Eintracht Frankfurt - Trainersuche «auf der Zielgeraden»
Wer wird neuer Coach bei Eintracht Frankfurt? Namen wie Marco Rose und Alexander Blessin oder auch Jakob Neestrup kursieren. Bald soll die Entscheidung verkündet werden.
Fußball-Bundesligist Eintracht Frankfurt steht kurz vor der Verpflichtung eines neuen Trainers. Man sei "auf der Zielgeraden der Verständigung", sagte Vorstandssprecher Axel Hellmann auf der Mitgliederversammlung der Eintracht. Man werde "in Kürze den neuen Trainer vorstellen".
Mehrere Kandidaten werden gehandelt
Die Eintracht hatte sich vor gut einer Woche von Coach Dino Toppmöller getrennt und damit auf die sportliche Krise reagiert. Vor allem das Ziel erneute Europapokal-Qualifikation ist als Tabellenachter gefährdet. Als Kandidaten für die Nachfolge von Toppmöller werden unter anderem der frühere Dortmunder und Leipziger Trainer Marco Rose sowie St. Paulis Coach Alexander Blessin gehandelt. Auch Jakob Neestrup vom FC Kopenhagen wird als möglicher Kandidat genannt.
Am Rande des DFL-Neujahrsempfang im Frankfurter Palmengarten hatten Verantwortliche von RB Leipzig, wo Marco Rose derzeit noch unter Vertrag steht, auf FFH-Nachfrage signalisiert, dass eine Freigabe von ihrer Seite kein Problem sei.
Im sportlich unbedeutenden Champions-League-Spiel zu Hause gegen Tottenham Hotspur am Mittwoch (21.00 Uhr) wird wie schon zuletzt das Interimsduo Dennis Schmitt und Alexander Meier das Team betreuen. Schon vor dem letzten Spieltag steht fest, dass die Eintracht die K.-o.-Phase nicht mehr erreichen kann.
Hellmann selbstkritisch: "Kader falsch eingeschätzt"

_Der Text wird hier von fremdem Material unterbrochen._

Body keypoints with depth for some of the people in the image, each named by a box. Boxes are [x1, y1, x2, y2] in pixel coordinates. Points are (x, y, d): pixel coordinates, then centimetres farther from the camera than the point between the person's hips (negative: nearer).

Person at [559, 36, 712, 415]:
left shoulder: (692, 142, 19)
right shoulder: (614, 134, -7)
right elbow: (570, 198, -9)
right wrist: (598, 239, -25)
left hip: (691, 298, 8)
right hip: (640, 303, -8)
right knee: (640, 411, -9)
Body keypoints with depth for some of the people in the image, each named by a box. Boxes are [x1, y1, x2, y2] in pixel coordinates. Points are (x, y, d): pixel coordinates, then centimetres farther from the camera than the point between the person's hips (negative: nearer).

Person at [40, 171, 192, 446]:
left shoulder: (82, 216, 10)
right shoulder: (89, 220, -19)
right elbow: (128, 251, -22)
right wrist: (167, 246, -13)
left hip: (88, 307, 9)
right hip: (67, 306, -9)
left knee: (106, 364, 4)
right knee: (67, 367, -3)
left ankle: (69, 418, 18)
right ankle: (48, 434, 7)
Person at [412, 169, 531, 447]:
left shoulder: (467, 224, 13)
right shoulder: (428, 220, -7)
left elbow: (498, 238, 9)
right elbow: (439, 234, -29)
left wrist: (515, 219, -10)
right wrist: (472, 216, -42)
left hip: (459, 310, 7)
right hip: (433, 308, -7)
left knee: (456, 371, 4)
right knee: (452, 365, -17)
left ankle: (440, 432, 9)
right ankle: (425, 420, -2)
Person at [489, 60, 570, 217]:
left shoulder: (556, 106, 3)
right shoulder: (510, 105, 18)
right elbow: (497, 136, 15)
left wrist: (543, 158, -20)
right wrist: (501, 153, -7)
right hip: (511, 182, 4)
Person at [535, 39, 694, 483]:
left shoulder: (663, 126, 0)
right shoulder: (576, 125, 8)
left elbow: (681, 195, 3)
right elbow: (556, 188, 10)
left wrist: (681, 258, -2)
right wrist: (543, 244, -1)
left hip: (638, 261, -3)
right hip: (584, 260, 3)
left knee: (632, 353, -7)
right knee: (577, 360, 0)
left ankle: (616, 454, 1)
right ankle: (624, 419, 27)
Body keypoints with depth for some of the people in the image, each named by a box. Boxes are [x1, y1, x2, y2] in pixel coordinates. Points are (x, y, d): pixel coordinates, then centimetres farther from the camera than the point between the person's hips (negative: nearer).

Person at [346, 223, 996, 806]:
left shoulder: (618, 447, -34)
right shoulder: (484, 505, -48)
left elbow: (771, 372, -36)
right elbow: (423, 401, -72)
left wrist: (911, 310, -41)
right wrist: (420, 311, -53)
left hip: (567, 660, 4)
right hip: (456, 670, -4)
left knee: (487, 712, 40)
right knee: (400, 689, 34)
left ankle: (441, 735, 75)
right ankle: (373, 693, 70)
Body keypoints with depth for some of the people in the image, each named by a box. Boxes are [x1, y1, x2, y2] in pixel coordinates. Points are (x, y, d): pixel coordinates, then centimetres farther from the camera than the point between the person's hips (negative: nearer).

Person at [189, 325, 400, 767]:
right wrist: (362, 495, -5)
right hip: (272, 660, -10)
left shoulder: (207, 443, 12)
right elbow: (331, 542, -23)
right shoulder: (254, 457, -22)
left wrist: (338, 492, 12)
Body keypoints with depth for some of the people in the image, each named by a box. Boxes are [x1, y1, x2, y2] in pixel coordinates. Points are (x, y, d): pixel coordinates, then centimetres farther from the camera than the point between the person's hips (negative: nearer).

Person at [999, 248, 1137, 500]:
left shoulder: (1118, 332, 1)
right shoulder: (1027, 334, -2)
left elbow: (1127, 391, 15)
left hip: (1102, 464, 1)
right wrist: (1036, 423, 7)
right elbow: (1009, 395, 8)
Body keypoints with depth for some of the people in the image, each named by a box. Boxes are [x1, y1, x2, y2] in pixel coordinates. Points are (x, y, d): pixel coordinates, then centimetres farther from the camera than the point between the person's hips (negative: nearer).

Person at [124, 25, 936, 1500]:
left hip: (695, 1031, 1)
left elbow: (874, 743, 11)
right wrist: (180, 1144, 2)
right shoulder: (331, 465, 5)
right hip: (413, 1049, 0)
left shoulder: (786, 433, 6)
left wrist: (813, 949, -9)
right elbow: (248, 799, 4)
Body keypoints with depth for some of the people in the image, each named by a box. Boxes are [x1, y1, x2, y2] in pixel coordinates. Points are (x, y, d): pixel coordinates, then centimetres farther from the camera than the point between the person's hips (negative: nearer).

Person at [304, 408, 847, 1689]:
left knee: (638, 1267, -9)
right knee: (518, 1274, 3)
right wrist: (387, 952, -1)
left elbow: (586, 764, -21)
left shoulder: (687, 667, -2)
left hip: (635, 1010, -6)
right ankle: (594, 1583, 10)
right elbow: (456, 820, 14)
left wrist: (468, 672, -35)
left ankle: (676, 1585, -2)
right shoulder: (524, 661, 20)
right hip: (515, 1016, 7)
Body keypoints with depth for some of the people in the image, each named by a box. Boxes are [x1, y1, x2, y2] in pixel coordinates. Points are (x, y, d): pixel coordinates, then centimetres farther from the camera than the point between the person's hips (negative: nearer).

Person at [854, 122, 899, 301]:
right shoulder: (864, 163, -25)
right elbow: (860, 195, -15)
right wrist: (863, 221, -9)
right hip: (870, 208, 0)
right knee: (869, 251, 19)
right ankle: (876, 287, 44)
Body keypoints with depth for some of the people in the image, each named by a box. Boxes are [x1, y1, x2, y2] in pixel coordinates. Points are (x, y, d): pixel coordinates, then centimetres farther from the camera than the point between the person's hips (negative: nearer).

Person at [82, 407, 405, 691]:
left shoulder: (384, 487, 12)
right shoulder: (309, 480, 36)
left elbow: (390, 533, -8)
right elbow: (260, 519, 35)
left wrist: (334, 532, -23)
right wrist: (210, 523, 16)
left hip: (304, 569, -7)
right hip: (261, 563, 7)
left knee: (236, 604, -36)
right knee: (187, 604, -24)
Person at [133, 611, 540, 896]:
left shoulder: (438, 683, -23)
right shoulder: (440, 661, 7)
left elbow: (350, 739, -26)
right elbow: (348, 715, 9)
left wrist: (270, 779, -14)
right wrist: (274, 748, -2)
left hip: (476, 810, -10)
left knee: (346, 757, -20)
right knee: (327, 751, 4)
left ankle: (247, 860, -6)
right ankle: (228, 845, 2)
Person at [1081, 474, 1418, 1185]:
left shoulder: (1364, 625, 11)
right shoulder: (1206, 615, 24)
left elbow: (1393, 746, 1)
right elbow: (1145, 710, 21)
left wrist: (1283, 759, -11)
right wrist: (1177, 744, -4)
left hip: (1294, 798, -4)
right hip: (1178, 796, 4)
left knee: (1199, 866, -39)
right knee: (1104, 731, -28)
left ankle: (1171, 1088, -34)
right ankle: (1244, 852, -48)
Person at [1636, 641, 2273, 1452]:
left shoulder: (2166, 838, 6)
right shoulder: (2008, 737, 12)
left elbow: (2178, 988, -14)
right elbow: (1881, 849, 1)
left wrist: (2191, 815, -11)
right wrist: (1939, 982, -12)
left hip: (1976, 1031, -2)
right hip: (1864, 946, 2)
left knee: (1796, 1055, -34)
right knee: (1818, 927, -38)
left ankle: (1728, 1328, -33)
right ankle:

Es habe am Ende der Amtszeit von Toppmöller die Überzeugung in den 45-Jährigen gefehlt, äußerte Hellmann und bemerkte selbstkritisch: "Ich glaube, wir haben an der einen oder anderen Stelle und Position den Kader falsch eingeschätzt, und wir müssen feststellen, die eine oder andere Personalie hat schlichtweg nicht funktioniert", sagte Hellmann.
“Club vom Pech verfolgt”, meint Hellmann
Zudem sei der Club in dieser Saison auch vom Pech verfolgt gewesen, betonte der 54-Jährige - zum einen bei Verletzungen, zum anderen bei den Auslosungen in der Champions League und im DFB-Pokal. Dort waren die Frankfurter in der zweiten Runde im Elfmeterschießen unglücklich an Borussia Dortmund gescheitert. "Aber darauf will ich es nicht schieben", sagte Hellmann über die Krise.
Fanausschreitungen ebenfalls Thema
Auch das Thema Fans nahm einen großen Teil des Abends ein. Die Verantwortlichen des Fußball-Bundesligisten Eintracht Frankfurt haben dabei die eigenen Anhänger nach wiederholten Ausschreitungen und Pyrotechnik-Vorfällen gerügt. "Wenn etwas die Hand verlässt - ob brennend oder nicht - und in den Innenraum oder auf andere Menschen geworfen oder geschossen wird und diese dadurch gefährdet, kann das nicht geduldet werden", sagte Präsident Mathias Beck auf der Mitgliederversammlung.
Eintracht-Bosse mit Fan-Kritik
Dieses Fehlverhalten schwäche den Verein, erklärte Vorstandssprecher Axel Hellmann. "Weil wir einfach ein Club sind, der nur stark ist in dieser Verbindung." Nach fünf Auswärtsausschlüssen in sieben Spielzeiten müsse der Club "an Stellschrauben drehen, die die Risiken reduzieren, dass sich das fortsetzt", äußerte Hellmann.
Die mit Spannung erwartete Wahl für den Verwaltungsrat endete mit einem “blauen Auge” aus Vereinssicht. Die neugewählten Mitglieder können in Zukunft nur auf den Vorschlag für einen Präsidentenkandidaten Einfluss nehmen. Amtsinhaber Beck kündigte bereits bei den anstehenden Wahlen im nächsten Jahr wieder kandidieren zu wollen. Beck hatte zuvor bereits verkündet, dass die Eintracht nun 160.000 Mitglieder hat.